» **Work to be completed**
Please output, exactly and without pictures, the lines from the opening of the listing below through the line containing "Sie suchen noch", both included.

※

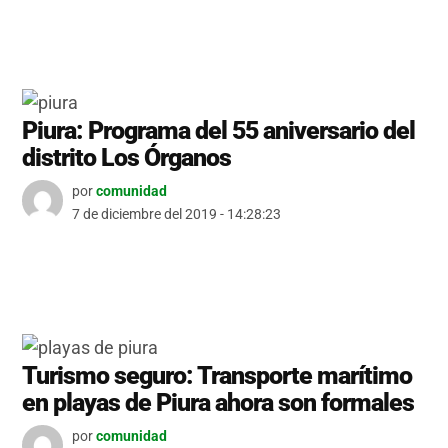
Piura: Programa del 55 aniversario del
distrito Los Órganos
por
comunidad
7 de diciembre del 2019 - 14:28:23
Turismo seguro: Transporte marítimo
en playas de Piura ahora son formales
por
comunidad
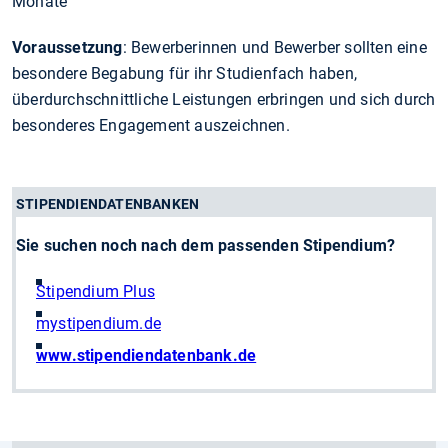
Monate
Voraussetzung
: Bewerberinnen und Bewerber sollten eine
besondere Begabung für ihr Studienfach haben,
überdurchschnittliche Leistungen erbringen und sich durch
besonderes Engagement auszeichnen.
STIPENDIENDATENBANKEN
Sie suchen noch nach dem passenden Stipendium?
Stipendium Plus
mystipendium.de
www.stipendiendatenbank.de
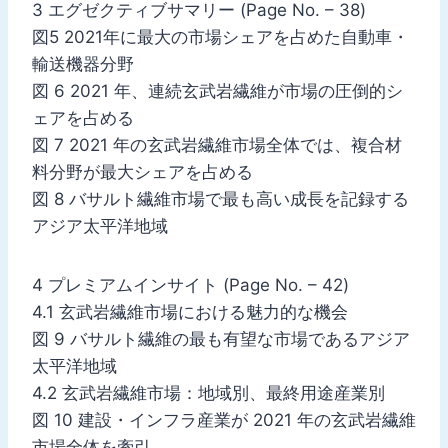
3 エグゼクティブサマリー (Page No. – 38)
図5 2021年に最大の市場シェアを占めた自動車・
輸送機器分野
図 6 2021 年、連続玄武岩繊維が市場の圧倒的シ
ェアを占める
図 7 2021 年の玄武岩繊維市場全体では、複合材
料分野が最大シェアを占める
図 8 バサルト繊維市場で最も高い成長を記録する
アジア太平洋地域
4 プレミアムインサイト (Page No. – 42)
4.1 玄武岩繊維市場における魅力的な機会
図 9 バサルト繊維の最も有望な市場であるアジア
太平洋地域
4.2 玄武岩繊維市場：地域別、最終用途産業別
図 10 建設・インフラ産業が 2021 年の玄武岩繊維
市場全体を牽引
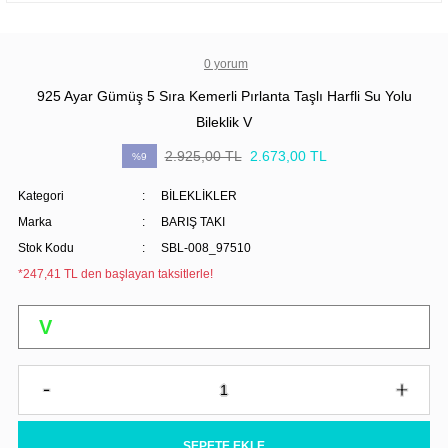
0 yorum
925 Ayar Gümüş 5 Sıra Kemerli Pırlanta Taşlı Harfli Su Yolu
Bileklik V
2.925,00 TL
2.673,00 TL
%9
Kategori
BİLEKLİKLER
Marka
BARIŞ TAKI
Stok Kodu
SBL-008_97510
*247,41 TL den başlayan taksitlerle!
SEPETE EKLE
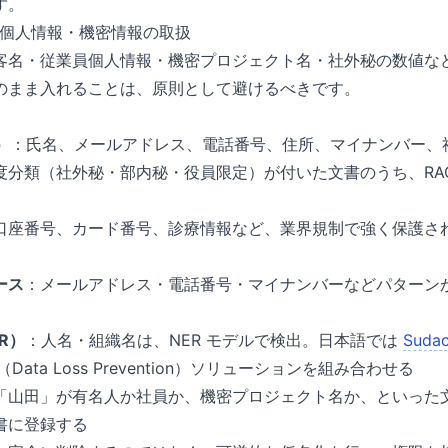
す。
——個人情報・機密情報の取扱
客名・従業員個人情報・機密プロジェクト名・社外秘の数値など
のまま入れることは、原則として避けるべきです。
）
：氏名、メールアドレス、電話番号、住所、マイナンバー、社
度分類（社外秘・部内秘・役員限定）が付いた文書のうち、RA
口座番号、カード番号、診療情報など、業界規制で強く保護さ
ース
：メールアドレス・電話番号・マイナンバーなどパターン
R）
：人名・組織名は、NER モデルで検出。日本語では
Sudac
Data Loss Prevention）ソリューションを組み合わせる
「山田」が有名人か社員か、機密プロジェクト名か、といった文
書に登録する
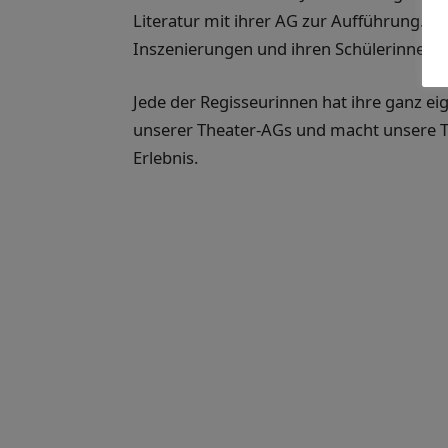
Literatur mit ihrer AG zur Aufführung. Sei
Inszenierungen und ihren Schülerinnen u
Jede der Regisseurinnen hat ihre ganz eige
unserer Theater-AGs und macht unsere 
Erlebnis.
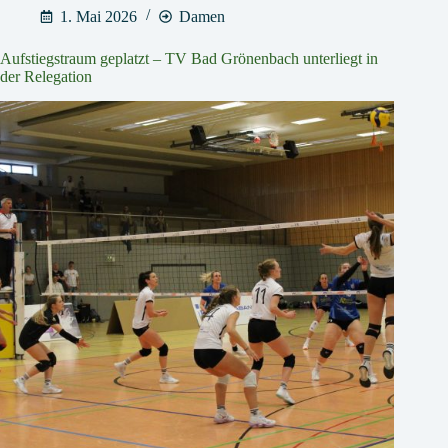
1. Mai 2026
Damen
Aufstiegstraum geplatzt – TV Bad Grönenbach unterliegt in
der Relegation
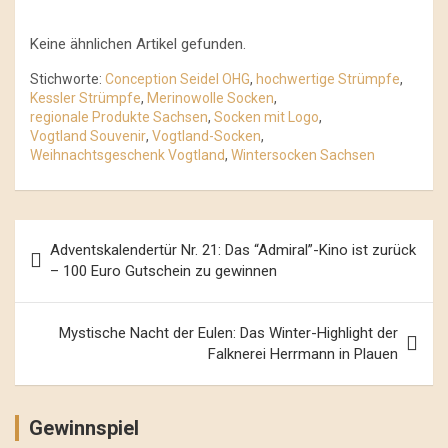
Keine ähnlichen Artikel gefunden.
Stichworte:
Conception Seidel OHG
,
hochwertige Strümpfe
,
Kessler Strümpfe
,
Merinowolle Socken
,
regionale Produkte Sachsen
,
Socken mit Logo
,
Vogtland Souvenir
,
Vogtland-Socken
,
Weihnachtsgeschenk Vogtland
,
Wintersocken Sachsen
Beitrags-
Adventskalendertür Nr. 21: Das “Admiral”-Kino ist zurück
Navigation
– 100 Euro Gutschein zu gewinnen
Mystische Nacht der Eulen: Das Winter-Highlight der
Falknerei Herrmann in Plauen
Gewinnspiel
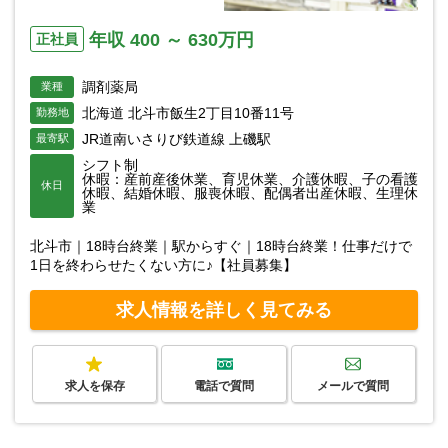
年収 400 ～ 630万円
正社員
調剤薬局
業種
北海道 北斗市飯生2丁目10番11号
勤務地
JR道南いさりび鉄道線 上磯駅
最寄駅
シフト制
休暇：産前産後休業、育児休業、介護休暇、子の看護
休日
休暇、結婚休暇、服喪休暇、配偶者出産休暇、生理休
業
北斗市｜18時台終業｜駅からすぐ｜18時台終業！仕事だけで
1日を終わらせたくない方に♪【社員募集】
求人情報を詳しく見てみる
求人を保存
電話で質問
メールで質問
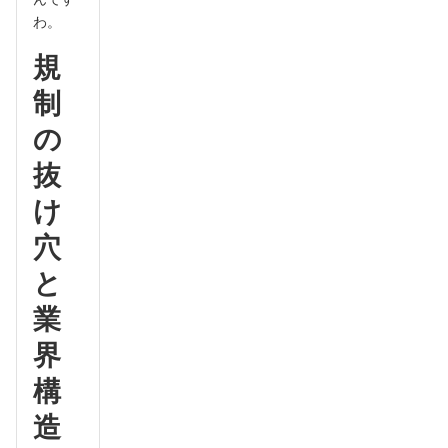
わ。
規
制
の
抜
け
穴
と
業
界
構
造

※

» **Your response**
Piura: Programa del 55 aniversario del
distrito Los Órganos
por
comunidad
7 de diciembre del 2019 - 14:28:23
Turismo seguro: Transporte marítimo
en playas de Piura ahora son formales
por
comunidad
Monate
Voraussetzung
: Bewerberinnen und Bewerber sollten eine
besondere Begabung für ihr Studienfach haben,
überdurchschnittliche Leistungen erbringen und sich durch
besonderes Engagement auszeichnen.
STIPENDIENDATENBANKEN
Sie suchen noch nach dem passenden Stipendium?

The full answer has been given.